[What to do] Show each line of the records below where the word "space" occurs.
____________
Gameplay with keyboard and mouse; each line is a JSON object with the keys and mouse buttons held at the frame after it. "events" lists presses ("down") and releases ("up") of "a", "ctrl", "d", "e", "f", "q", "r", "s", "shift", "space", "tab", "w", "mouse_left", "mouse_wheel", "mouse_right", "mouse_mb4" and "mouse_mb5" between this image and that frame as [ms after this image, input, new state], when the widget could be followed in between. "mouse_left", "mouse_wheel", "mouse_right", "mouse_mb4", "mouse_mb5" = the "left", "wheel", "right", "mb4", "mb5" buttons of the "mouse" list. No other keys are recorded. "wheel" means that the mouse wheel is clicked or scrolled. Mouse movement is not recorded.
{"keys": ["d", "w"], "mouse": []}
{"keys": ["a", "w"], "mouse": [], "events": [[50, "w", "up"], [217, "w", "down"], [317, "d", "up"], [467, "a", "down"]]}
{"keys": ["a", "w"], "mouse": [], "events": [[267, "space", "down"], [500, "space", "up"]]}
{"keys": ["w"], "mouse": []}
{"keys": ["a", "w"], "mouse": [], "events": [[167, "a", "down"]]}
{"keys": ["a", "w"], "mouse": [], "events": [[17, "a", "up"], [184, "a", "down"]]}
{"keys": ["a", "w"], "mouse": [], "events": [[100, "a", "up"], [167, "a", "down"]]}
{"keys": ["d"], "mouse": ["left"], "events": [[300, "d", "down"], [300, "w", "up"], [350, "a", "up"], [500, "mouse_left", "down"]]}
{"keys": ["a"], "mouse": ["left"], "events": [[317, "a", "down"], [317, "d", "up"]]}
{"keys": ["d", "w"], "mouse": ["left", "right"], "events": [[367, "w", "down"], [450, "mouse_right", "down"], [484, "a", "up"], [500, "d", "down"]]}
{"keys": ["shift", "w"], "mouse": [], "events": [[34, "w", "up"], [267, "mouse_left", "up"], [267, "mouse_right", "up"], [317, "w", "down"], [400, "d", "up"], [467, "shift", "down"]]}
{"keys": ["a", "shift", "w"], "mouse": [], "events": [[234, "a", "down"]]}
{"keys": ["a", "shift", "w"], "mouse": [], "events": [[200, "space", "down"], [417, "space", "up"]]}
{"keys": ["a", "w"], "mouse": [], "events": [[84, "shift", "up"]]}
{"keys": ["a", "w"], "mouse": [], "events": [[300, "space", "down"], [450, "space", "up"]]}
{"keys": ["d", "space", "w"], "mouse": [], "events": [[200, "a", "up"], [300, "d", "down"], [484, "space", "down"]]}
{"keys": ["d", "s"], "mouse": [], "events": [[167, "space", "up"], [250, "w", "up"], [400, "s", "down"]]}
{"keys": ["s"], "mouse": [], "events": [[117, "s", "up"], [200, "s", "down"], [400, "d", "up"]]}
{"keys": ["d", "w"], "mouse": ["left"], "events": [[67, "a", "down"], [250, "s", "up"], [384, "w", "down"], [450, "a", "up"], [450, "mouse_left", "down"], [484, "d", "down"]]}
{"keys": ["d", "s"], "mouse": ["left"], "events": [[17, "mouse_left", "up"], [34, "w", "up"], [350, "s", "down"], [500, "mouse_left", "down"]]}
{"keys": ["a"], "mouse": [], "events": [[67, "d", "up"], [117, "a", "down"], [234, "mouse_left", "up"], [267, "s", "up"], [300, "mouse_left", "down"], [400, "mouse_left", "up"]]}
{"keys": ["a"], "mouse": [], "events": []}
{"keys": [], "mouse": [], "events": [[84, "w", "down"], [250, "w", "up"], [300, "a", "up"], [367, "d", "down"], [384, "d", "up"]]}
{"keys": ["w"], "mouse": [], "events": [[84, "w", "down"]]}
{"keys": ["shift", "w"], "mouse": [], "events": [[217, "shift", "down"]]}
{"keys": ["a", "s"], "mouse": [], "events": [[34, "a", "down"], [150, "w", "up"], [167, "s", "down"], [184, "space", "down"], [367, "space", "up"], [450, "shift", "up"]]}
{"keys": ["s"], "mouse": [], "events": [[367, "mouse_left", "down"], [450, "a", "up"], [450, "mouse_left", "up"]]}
____________
[Answer below]
Gameplay with keyboard and mouse; each line is a JSON object with the keys and mouse buttons held at the frame after it. "events" lists presses ("down") and releases ("up") of "a", "ctrl", "d", "e", "f", "q", "r", "s", "shift", "space", "tab", "w", "mouse_left", "mouse_wheel", "mouse_right", "mouse_mb4" and "mouse_mb5" between this image and that frame as [ms after this image, input, new state], when the widget could be followed in between. "mouse_left", "mouse_wheel", "mouse_right", "mouse_mb4", "mouse_mb5" = the "left", "wheel", "right", "mb4", "mb5" buttons of the "mouse" list. No other keys are recorded. "wheel" means that the mouse wheel is clicked or scrolled. Mouse movement is not recorded.
{"keys": ["a", "w"], "mouse": [], "events": [[267, "space", "down"], [500, "space", "up"]]}
{"keys": ["a", "shift", "w"], "mouse": [], "events": [[200, "space", "down"], [417, "space", "up"]]}
{"keys": ["a", "w"], "mouse": [], "events": [[300, "space", "down"], [450, "space", "up"]]}
{"keys": ["d", "space", "w"], "mouse": [], "events": [[200, "a", "up"], [300, "d", "down"], [484, "space", "down"]]}
{"keys": ["d", "s"], "mouse": [], "events": [[167, "space", "up"], [250, "w", "up"], [400, "s", "down"]]}
{"keys": ["a", "s"], "mouse": [], "events": [[34, "a", "down"], [150, "w", "up"], [167, "s", "down"], [184, "space", "down"], [367, "space", "up"], [450, "shift", "up"]]}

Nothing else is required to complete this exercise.